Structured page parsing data
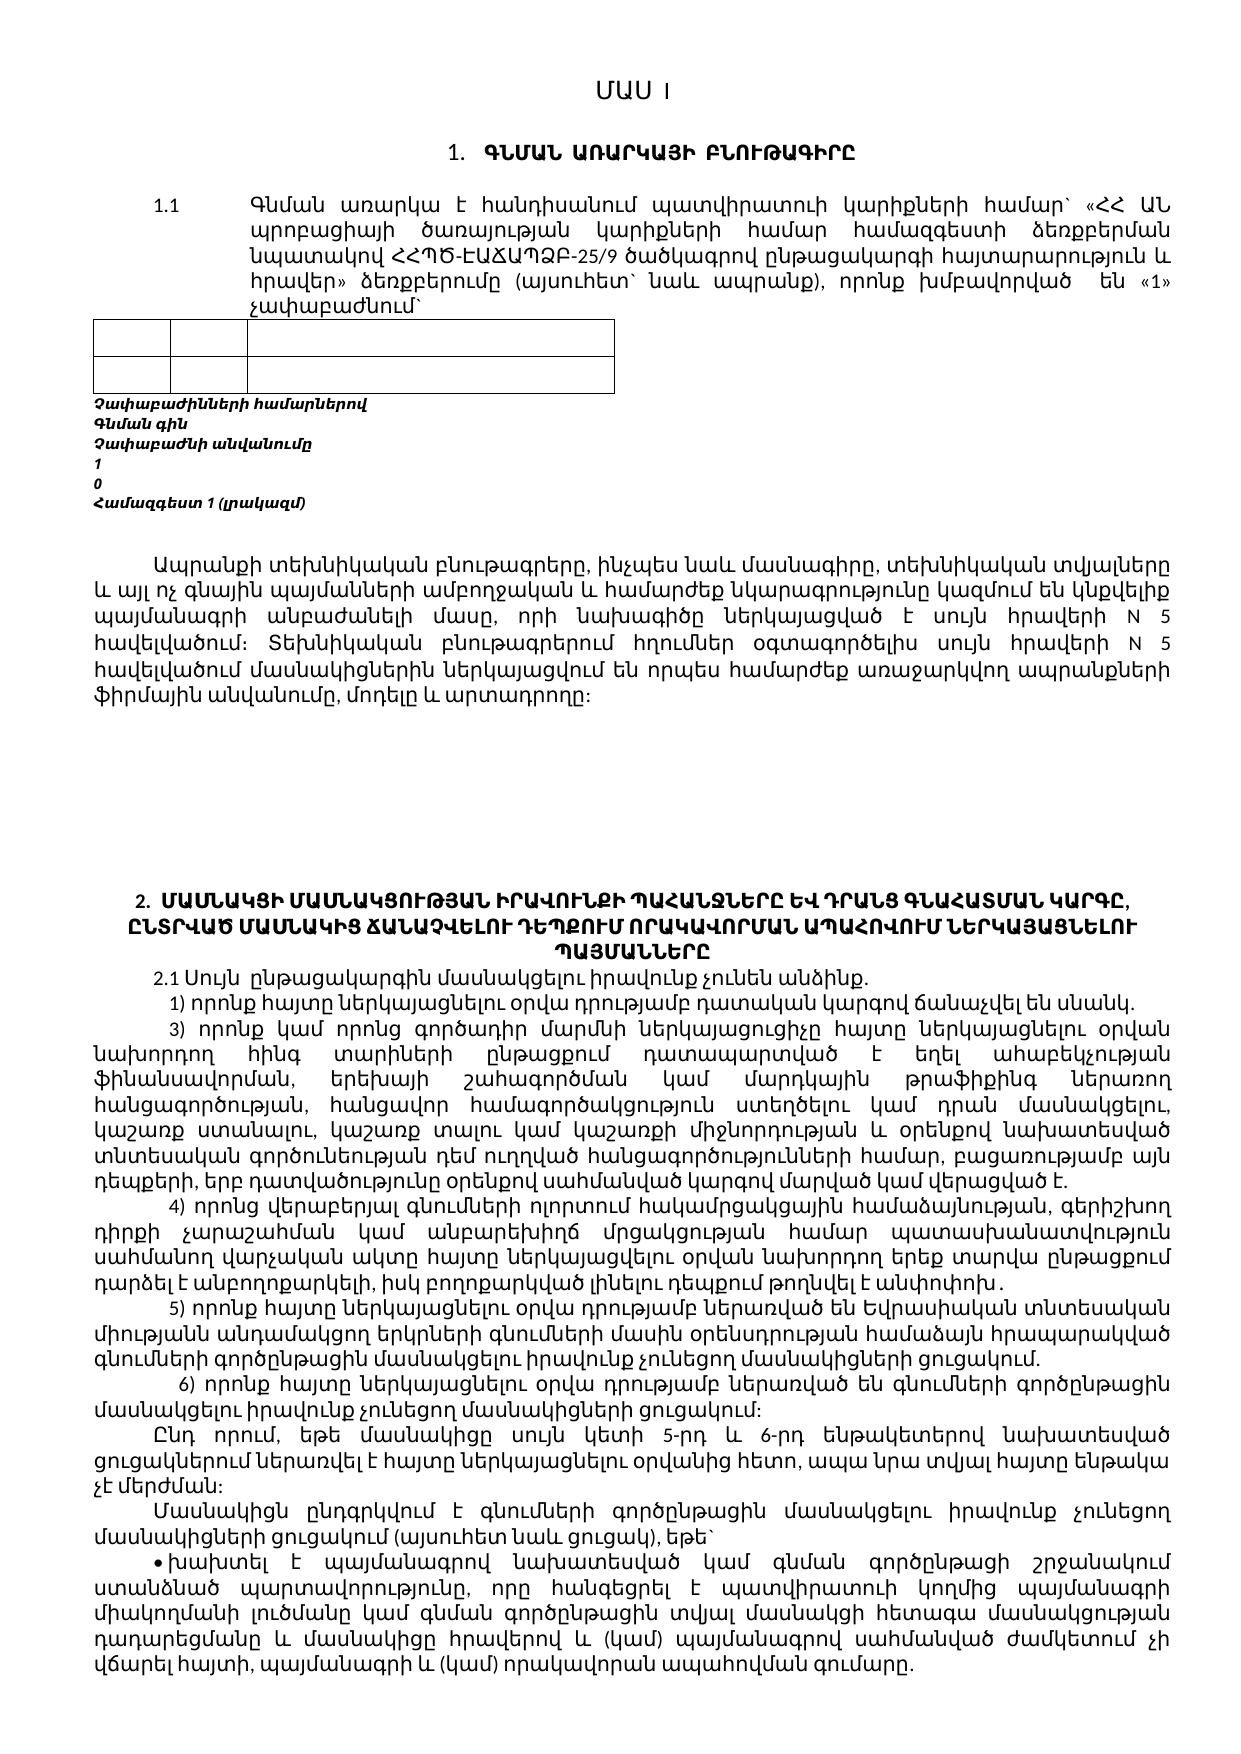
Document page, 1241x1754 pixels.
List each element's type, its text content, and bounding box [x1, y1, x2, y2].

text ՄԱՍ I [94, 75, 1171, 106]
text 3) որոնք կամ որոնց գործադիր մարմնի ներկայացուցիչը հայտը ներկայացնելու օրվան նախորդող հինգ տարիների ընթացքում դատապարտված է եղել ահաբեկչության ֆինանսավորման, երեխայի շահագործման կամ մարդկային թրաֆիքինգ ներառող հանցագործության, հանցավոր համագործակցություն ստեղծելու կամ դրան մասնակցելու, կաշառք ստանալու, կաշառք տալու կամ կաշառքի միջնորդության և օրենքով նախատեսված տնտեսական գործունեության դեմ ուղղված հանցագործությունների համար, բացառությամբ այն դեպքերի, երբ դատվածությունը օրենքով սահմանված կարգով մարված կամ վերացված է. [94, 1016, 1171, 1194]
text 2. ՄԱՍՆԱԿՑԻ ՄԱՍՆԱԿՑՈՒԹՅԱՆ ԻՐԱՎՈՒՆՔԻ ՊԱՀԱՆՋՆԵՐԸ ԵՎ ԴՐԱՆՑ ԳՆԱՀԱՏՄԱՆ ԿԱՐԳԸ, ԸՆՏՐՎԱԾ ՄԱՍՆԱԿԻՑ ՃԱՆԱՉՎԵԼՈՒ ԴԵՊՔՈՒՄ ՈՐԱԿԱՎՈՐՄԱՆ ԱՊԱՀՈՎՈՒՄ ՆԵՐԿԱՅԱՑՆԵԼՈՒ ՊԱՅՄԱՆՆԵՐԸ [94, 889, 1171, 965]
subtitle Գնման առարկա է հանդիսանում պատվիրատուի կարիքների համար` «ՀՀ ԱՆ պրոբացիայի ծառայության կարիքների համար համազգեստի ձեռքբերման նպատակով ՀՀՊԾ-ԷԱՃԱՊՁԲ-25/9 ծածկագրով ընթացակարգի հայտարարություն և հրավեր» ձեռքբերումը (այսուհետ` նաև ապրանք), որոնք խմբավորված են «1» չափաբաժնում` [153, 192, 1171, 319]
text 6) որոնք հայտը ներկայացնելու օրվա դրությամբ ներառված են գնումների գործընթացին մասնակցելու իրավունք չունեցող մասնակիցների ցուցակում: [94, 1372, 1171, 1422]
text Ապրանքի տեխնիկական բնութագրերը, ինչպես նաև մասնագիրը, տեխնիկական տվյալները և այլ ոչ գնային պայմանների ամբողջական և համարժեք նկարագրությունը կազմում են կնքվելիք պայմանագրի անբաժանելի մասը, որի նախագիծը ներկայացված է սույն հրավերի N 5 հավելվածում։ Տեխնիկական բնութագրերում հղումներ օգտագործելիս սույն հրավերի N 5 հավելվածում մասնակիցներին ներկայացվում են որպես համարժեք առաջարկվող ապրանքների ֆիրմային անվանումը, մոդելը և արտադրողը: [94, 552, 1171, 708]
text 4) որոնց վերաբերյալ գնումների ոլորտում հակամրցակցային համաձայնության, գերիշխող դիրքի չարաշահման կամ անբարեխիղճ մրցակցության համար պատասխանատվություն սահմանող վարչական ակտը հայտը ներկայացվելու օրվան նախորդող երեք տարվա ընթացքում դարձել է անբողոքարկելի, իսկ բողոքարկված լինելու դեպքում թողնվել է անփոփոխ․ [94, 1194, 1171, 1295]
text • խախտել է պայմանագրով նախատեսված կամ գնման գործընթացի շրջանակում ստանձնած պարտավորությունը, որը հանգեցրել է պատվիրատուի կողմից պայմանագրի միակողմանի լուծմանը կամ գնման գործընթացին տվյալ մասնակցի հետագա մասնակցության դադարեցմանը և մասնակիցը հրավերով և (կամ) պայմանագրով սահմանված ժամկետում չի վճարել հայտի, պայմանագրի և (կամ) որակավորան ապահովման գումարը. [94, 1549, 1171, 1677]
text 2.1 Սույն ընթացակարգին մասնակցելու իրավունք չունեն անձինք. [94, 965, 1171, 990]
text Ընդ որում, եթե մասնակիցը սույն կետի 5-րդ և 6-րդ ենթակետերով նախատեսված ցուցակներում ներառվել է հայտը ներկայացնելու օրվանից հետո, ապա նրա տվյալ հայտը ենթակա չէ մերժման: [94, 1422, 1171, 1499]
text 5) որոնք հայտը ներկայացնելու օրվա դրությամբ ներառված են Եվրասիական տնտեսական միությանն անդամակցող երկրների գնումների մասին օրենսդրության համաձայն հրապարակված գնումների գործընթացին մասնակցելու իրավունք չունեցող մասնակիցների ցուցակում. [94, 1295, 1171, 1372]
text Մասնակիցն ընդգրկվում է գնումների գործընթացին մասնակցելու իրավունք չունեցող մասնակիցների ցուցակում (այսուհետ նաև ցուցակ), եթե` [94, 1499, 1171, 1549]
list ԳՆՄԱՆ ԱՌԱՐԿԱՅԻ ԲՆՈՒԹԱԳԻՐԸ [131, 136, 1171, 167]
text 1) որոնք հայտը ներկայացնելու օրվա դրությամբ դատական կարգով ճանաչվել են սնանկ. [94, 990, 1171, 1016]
--
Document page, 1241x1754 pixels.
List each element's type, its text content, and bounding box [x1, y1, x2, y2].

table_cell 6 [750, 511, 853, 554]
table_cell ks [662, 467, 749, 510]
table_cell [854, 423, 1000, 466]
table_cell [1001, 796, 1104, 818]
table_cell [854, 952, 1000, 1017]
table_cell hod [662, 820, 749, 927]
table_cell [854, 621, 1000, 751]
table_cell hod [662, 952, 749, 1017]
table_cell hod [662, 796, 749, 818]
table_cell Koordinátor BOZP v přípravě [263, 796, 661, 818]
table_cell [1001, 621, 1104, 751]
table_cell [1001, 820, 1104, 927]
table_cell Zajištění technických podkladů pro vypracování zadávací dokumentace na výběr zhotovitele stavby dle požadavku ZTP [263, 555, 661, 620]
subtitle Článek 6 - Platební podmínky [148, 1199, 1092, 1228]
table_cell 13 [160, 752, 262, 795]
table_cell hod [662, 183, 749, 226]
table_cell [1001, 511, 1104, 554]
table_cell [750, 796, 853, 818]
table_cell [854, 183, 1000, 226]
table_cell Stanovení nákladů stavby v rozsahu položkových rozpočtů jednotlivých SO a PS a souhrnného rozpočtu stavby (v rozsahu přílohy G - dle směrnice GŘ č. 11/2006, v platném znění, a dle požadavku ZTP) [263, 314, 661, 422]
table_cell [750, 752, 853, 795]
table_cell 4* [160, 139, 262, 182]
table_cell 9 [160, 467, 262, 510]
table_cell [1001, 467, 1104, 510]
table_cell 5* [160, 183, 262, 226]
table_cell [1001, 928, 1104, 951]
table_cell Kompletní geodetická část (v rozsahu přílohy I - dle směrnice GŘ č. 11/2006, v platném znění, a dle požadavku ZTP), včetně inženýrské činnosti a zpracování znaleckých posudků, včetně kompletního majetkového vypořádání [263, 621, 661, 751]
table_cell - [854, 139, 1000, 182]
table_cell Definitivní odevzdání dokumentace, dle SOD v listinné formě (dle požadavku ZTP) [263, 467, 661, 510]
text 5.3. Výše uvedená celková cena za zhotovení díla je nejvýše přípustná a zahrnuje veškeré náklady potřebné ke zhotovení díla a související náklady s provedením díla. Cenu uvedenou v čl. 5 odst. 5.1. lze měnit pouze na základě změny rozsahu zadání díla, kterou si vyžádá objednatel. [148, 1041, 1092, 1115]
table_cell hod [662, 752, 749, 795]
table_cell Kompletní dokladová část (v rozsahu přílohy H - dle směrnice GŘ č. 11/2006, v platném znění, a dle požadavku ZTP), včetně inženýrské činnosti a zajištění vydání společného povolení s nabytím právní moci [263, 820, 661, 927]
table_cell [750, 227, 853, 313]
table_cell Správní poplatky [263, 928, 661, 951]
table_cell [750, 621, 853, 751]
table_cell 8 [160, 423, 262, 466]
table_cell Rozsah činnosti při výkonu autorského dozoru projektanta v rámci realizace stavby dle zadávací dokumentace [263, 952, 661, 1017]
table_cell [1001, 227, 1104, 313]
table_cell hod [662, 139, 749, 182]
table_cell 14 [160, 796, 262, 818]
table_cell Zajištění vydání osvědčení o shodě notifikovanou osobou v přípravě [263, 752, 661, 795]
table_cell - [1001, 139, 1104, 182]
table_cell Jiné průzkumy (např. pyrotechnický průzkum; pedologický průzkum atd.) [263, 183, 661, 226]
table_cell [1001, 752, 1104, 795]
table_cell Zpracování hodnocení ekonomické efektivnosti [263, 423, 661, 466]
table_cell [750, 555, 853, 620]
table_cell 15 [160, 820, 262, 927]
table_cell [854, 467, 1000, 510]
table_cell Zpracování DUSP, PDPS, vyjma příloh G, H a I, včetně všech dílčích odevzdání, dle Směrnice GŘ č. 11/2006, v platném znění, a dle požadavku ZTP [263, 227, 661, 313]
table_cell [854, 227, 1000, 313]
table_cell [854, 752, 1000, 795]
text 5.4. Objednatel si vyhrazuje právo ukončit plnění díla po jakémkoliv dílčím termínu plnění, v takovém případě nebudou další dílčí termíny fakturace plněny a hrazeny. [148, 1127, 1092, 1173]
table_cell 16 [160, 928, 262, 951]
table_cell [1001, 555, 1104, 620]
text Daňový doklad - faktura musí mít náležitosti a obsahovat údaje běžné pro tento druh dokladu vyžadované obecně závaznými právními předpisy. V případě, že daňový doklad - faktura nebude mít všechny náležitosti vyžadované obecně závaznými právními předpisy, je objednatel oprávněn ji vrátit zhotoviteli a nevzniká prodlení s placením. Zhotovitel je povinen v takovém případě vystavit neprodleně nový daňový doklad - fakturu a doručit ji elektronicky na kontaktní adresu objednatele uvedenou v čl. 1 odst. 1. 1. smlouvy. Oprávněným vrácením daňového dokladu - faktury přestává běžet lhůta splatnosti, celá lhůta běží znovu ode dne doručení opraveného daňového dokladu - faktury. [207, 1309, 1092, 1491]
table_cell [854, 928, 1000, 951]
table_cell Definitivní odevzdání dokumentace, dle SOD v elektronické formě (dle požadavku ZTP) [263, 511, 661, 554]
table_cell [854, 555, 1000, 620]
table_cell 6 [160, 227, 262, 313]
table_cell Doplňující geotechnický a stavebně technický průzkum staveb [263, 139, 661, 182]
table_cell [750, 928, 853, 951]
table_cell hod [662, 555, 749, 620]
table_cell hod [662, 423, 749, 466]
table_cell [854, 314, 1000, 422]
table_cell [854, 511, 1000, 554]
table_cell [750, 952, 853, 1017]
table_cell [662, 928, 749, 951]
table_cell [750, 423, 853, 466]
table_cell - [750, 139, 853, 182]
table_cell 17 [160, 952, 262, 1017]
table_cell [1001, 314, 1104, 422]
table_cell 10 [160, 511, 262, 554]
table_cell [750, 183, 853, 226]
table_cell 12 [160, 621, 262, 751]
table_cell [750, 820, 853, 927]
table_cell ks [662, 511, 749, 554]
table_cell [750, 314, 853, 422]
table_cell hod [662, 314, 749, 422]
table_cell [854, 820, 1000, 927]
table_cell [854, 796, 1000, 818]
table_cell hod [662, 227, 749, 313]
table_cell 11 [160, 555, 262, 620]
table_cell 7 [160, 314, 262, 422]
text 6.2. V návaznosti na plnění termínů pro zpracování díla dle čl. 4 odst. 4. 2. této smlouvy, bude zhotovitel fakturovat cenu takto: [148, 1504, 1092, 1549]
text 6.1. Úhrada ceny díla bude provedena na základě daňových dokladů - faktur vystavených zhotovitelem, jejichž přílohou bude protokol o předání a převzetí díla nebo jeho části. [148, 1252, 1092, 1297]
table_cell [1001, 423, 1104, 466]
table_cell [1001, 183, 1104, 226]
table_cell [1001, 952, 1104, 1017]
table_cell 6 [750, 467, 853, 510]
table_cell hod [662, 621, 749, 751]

» The task
Go through the entries above and count the lines holding the word "նախատեսված"; write nothing but the number.

» Exercise response
3